Monday, May 10, 2010

Sentence classification

I got an assignment from J where I should dig into the world of textual sentences from a stylometric view and try to fill in the blank in the statement: a sentence is _.

So a sentence is:

  1. short
  2. long
  3. simple
  4. complex
  5. correct, grammatically well formed
  6. common
  7. factual
  8. jounalistic
  9. legal
  10. scientific
  11. temporal: past, now, future
  12. narrative: first/second/third person, genus
  13. non alpha: numerical, symbols
  14. part of a language: english, german, spanish
  15. in matrix form
  16. compound
  17. made up of difficult words
  18. declarative
  19. imperative
  20. interrogative
  21. exclamatory
  22. conditional
  23. regular
  24. irregular

Status update

So, it has been a while since my last post and that is mainly because we have run in to some problems in the project.

First we had a problem with detecting plagiarism on a fine grained level. Our models provided us to decide whether or not a document had plagiarized passages but we needed to be able to detect it on a character level. After some thinking we decided it might be OK to skip some granularity so we will now try to detect plagiarism on a sentence level. We hope that this level of granularity will provide enough detail and claim that one who plagiarizes will most do that in full sentences. Let us hope that the upcoming experiments will prove this to be correct.. :)

Since we decided to change the level of granularity I had to update the tagging in the training data so that we will be able to learn on a sentence level instead of the previous character level. In doing so I ran in to some difficulties but I hope that I have gotten past them now.. although I expect that there might be a bug somewhere because there was some strange behavior when I did some testing.

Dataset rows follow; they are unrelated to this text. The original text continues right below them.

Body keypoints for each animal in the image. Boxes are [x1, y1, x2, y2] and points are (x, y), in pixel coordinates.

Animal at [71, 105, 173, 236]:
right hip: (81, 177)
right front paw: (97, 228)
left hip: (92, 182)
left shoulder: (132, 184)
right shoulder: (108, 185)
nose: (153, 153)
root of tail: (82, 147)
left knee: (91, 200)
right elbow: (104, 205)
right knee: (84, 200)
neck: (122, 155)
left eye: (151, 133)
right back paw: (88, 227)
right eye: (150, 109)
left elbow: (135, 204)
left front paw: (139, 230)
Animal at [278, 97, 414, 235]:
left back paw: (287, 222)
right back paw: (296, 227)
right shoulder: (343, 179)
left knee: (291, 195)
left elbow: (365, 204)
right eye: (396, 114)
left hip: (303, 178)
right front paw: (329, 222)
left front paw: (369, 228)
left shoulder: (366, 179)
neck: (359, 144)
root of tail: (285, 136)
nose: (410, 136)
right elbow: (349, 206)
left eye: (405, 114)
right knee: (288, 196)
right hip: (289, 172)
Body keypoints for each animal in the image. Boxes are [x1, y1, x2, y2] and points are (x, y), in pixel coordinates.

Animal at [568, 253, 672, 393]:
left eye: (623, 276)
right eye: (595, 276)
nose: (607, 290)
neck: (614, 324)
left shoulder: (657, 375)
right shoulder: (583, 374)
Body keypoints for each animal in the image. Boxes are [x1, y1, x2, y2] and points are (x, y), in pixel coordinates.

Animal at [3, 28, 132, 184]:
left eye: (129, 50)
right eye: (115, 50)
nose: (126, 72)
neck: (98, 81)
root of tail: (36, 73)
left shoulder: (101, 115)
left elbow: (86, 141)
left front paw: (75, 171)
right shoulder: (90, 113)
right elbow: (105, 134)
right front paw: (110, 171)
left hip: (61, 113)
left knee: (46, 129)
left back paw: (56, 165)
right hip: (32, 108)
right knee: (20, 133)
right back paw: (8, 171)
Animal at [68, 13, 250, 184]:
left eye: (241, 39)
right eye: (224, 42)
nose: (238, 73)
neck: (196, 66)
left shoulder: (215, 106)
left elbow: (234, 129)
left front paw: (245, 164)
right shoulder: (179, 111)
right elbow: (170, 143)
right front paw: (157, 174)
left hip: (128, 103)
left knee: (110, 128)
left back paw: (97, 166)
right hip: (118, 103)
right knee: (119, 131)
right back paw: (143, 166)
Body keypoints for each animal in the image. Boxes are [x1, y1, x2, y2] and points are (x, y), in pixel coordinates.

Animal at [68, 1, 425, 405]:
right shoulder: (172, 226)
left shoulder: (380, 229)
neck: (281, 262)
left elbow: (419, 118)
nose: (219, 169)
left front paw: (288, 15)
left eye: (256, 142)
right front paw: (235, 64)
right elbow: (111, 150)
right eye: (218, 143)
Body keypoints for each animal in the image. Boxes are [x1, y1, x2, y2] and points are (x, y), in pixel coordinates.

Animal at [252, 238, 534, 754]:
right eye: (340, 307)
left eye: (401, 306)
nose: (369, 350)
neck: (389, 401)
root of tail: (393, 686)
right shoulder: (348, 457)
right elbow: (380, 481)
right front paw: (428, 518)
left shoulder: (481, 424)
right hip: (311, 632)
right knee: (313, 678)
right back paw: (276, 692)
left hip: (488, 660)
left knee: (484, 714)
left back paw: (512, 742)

I would say that we now are past the Design Phase of the project and is now in the Implementation Phase (at least I am.. :) ). So I expect that there will be a lot more problems or difficulties ahead. All and all there will be some exiting weeks coming up and in the 1st of June we have to be done with the implementation so cross your fingers that everything will proceed in the best possible way...

Until then..

Wednesday, April 7, 2010

Moving to the Design Phase

Today I begin the Design Phase of the  project. So, for now, I will leave the reading up on the subject of Plagiarism Detection behind me and start to try and apply my recently acquired knowledge to something useful.

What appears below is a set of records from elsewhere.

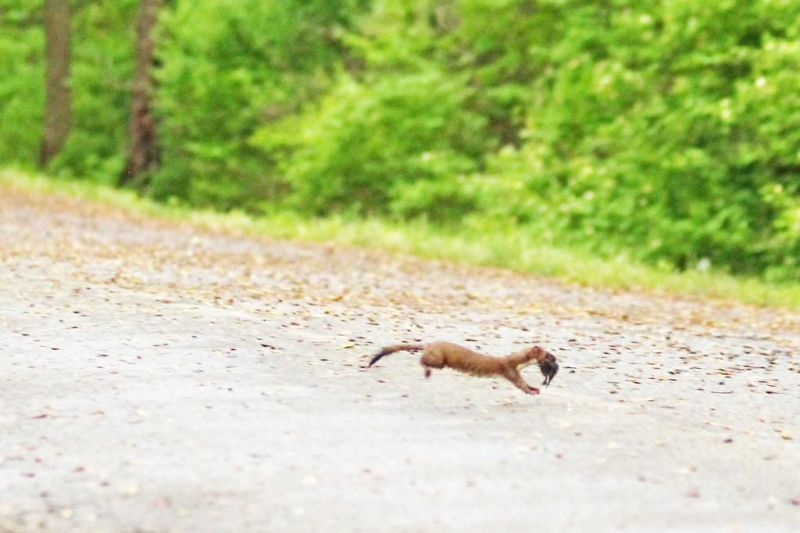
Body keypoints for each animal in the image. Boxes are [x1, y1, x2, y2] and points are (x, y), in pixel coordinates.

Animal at [368, 340, 560, 394]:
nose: (556, 359)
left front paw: (535, 388)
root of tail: (429, 344)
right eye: (548, 355)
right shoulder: (510, 370)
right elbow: (520, 384)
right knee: (424, 361)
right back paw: (427, 371)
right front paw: (532, 390)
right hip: (440, 360)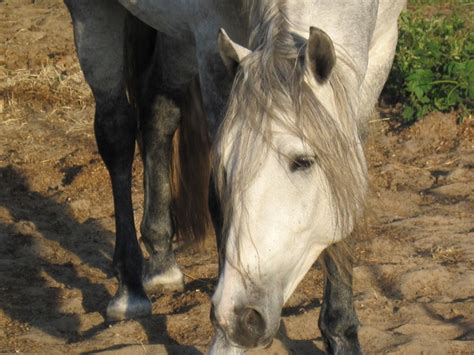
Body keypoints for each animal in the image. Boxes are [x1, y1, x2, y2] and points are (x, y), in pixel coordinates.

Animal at [65, 1, 406, 354]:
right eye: (224, 167)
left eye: (303, 161)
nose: (242, 317)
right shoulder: (211, 47)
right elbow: (217, 206)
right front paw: (224, 340)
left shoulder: (382, 45)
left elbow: (347, 189)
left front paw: (341, 334)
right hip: (93, 16)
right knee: (116, 133)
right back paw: (129, 289)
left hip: (176, 39)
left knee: (158, 113)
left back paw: (161, 261)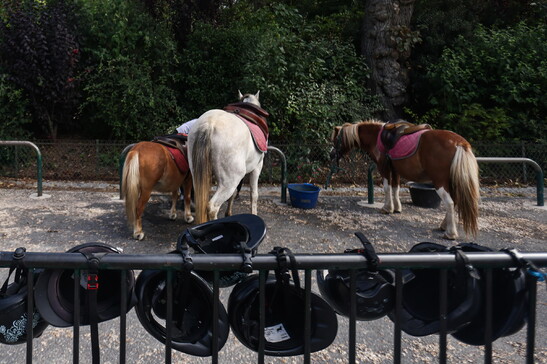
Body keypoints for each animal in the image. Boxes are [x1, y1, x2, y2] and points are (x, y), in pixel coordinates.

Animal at [189, 91, 268, 223]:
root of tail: (209, 124)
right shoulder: (257, 167)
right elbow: (254, 194)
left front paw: (228, 213)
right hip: (230, 181)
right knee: (212, 207)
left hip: (197, 175)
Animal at [330, 119, 480, 239]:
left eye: (336, 140)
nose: (331, 155)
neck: (377, 137)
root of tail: (459, 143)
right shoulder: (396, 170)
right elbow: (395, 188)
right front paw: (397, 208)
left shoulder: (384, 168)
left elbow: (387, 188)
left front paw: (387, 208)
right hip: (451, 182)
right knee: (454, 202)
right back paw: (444, 225)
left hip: (440, 182)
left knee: (449, 203)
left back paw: (450, 233)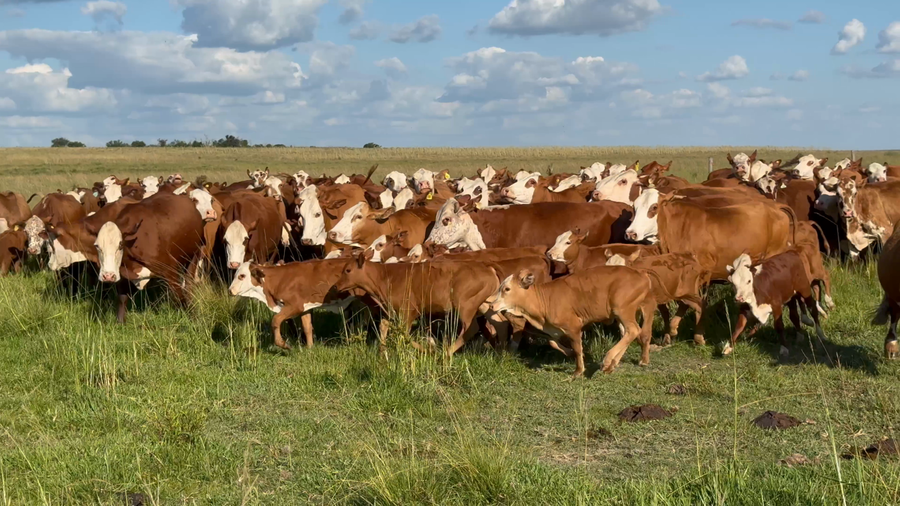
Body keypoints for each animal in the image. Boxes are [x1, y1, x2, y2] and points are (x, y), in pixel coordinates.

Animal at [490, 266, 656, 376]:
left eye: (507, 289)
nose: (492, 305)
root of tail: (640, 273)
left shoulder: (574, 326)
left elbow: (577, 348)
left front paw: (578, 371)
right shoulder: (554, 330)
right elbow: (553, 342)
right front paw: (571, 354)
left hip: (622, 309)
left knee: (634, 330)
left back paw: (608, 360)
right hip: (621, 314)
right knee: (628, 333)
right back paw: (612, 365)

The Design Phase will consist of a lot of decision making. I have already decided that the automatic plagiarism detection system will be implemented in python. But how should it be implemented? How should the implementation process be? What Integrated Development Environment (IDE) should be used? How should the implementation be built and tested? What name should it have? etc..

To help my decsion making process I will sketch a lot and try out different ideas. But before that can comence I have realised something.. I need to read some more.. But this time it will focus more on the genereal area of Natural Language Processing (NLP) and Python. The next text I will lay my eyes on is the Style for Coding Python (PEP).





Thursday, April 1, 2010

A strategy for detecting plagiarism

We have decided on a strategy on how to automatically detect plagiarism. It will be some sort of hybrid of techniques from nearby research areas.

Our aim is to catch plagiarism in a semantical and stylistic way. We have a nice word space model that will be used to capture semantic features of the text and for style recognition we will use techniques from the authorship identification research field.

I will implement two baseline algorithm to be used to measure our results. The first one will be a really naïve one and will act as lower bound that we should never get close too. The second will represent "the state of the art" plagiarism detection tool that we will strive to surpass and will probably be the winner of the 1st International Competition of Plagiarism Detection, namely ENCOPLOT.